Bimetallic nanocatalysts supported on sugarcane leaf-derived carbon for enhanced performance in direct alcohol fuel cells

Abstract

This study explores the potential of sugarcane leaf-derived activated carbon (SLAC) as a novel support material for PtSnO₂ electrocatalysts in direct ethanol fuel cell (DEFC). SLAC was synthesized via hydrothermal carbonization and activation processes to meet specific structural and surface requirements. Electrocatalysts were prepared using the polyol method and characterized through XRD, TEM, and XPS to analyze their physical and chemical properties. The investigation focused on the impact of carbon support impurities and the role of nitrogen doping on the electrochemical performance of ethanol oxidation reaction (EOR). The findings revealed that impurities in carbon support hindered performance by increasing onset potential and reducing current density due to blockage of the porous structure and disrupted electrostatic interactions between the bimetallic catalyst and the support. In contrast, N-doped SLAC improved performance by providing uniform metal dispersion, resulting in enhanced electron-rich sites. PtSnO₂/N-doped SLAC exhibited superior performance, achieving the lowest onset potential, highest current density, and enhanced mass activity during EOR testing.
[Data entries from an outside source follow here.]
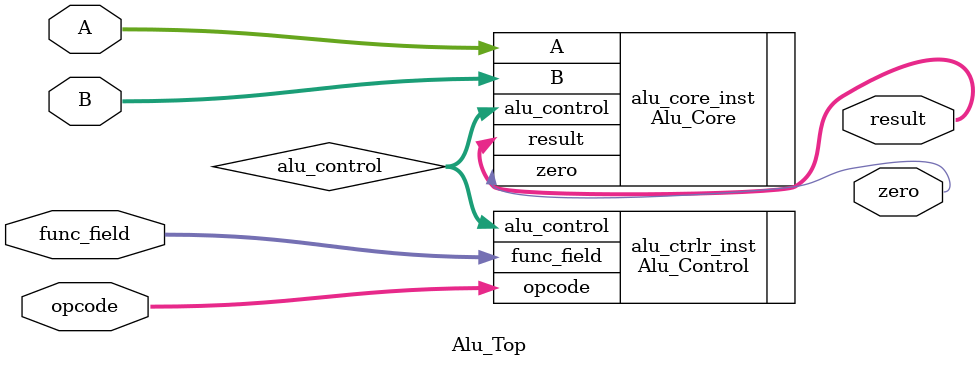
<source format=v>
module Alu_Top(
	opcode,
	func_field,
	A,
	B,
	result,
	zero
    );

input [5:0] opcode;
input [5:0] func_field;
input [31:0] A;
input [31:0] B;
output [31:0] result;
output zero;
wire [2:0] alu_control;

Alu_Control alu_ctrlr_inst (
.opcode (opcode),
.func_field (func_field),
.alu_control (alu_control)
);

Alu_Core alu_core_inst (
.A (A),
.B (B),
.alu_control (alu_control),
.result (result),
.zero (zero)
);

endmodule
</source>
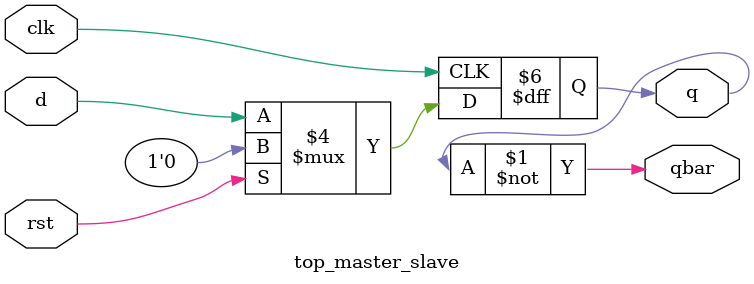
<source format=v>
module top_master_slave(q,qbar,clk,rst,d);
        output reg q;
        output qbar;
        input clk, rst;
        input d;

        assign qbar = ~q;

        always @(posedge clk)
        begin
                if (rst)
                        q <= 0;
                else
                        q <= d;
        end
endmodule



</source>
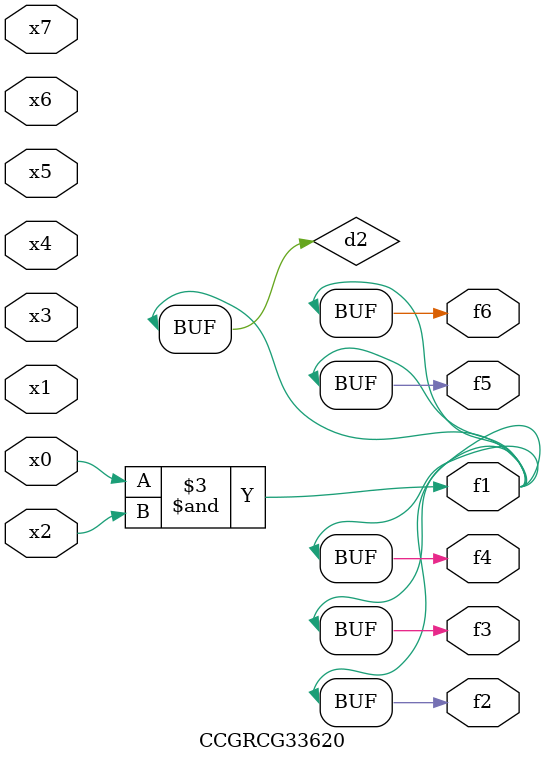
<source format=v>
module CCGRCG33620(
	input x0, x1, x2, x3, x4, x5, x6, x7,
	output f1, f2, f3, f4, f5, f6
);

	wire d1, d2;

	nor (d1, x3, x6);
	and (d2, x0, x2);
	assign f1 = d2;
	assign f2 = d2;
	assign f3 = d2;
	assign f4 = d2;
	assign f5 = d2;
	assign f6 = d2;
endmodule

</source>
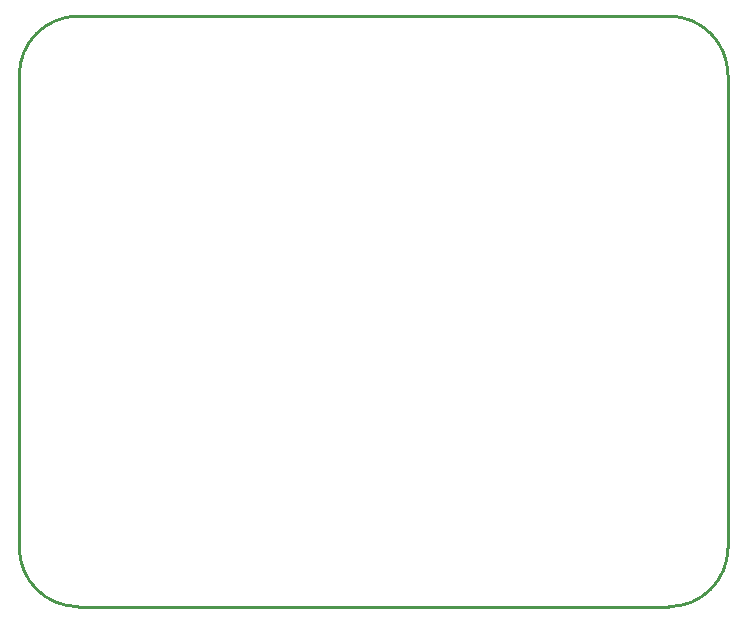
<source format=gko>
G04 Layer: BoardOutlineLayer*
G04 EasyEDA v6.5.23, 2023-05-07 17:20:53*
G04 06317d6caa1047b3ac86ced241ba49f9,e617cb807303496c873bc539bd577a54,10*
G04 Gerber Generator version 0.2*
G04 Scale: 100 percent, Rotated: No, Reflected: No *
G04 Dimensions in millimeters *
G04 leading zeros omitted , absolute positions ,4 integer and 5 decimal *
%FSLAX45Y45*%
%MOMM*%

%ADD10C,0.2540*%
D10*
X0Y499998D02*
G01*
X0Y4499990D01*
X5499988Y0D02*
G01*
X499998Y0D01*
X5999988Y4499990D02*
G01*
X5999988Y499998D01*
X499998Y4999989D02*
G01*
X5499988Y4999989D01*
G75*
G01*
X5499989Y4999990D02*
G02*
X5999988Y4499991I0J-499999D01*
G75*
G01*
X5999988Y499999D02*
G02*
X5499989Y0I-499999J0D01*
G75*
G01*
X499999Y0D02*
G02*
X0Y499999I0J499999D01*
G75*
G01*
X0Y4499991D02*
G02*
X499999Y4999990I499999J0D01*

%LPD*%
M02*

</source>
This improvement is attributed to the synergistic effect of N-doped SLAC and SnO₂, which provided electron-rich sites and improved CO tolerance through oxygen species that removed CO adsorption on the Pt surface. In DEFC testing, PtSnO₂/N-doped SLAC demonstrated the highest performance, with an open circuit voltage (OCV) of 0.791 V, a peak current density of 350 mA/cm², and a maximum power density of 65.07 mW/cm². This work highlights the novel application of SLAC as a sustainable, high-performance support material for DEFC, offering insights into addressing impurity challenges and advancing clean energy technologies.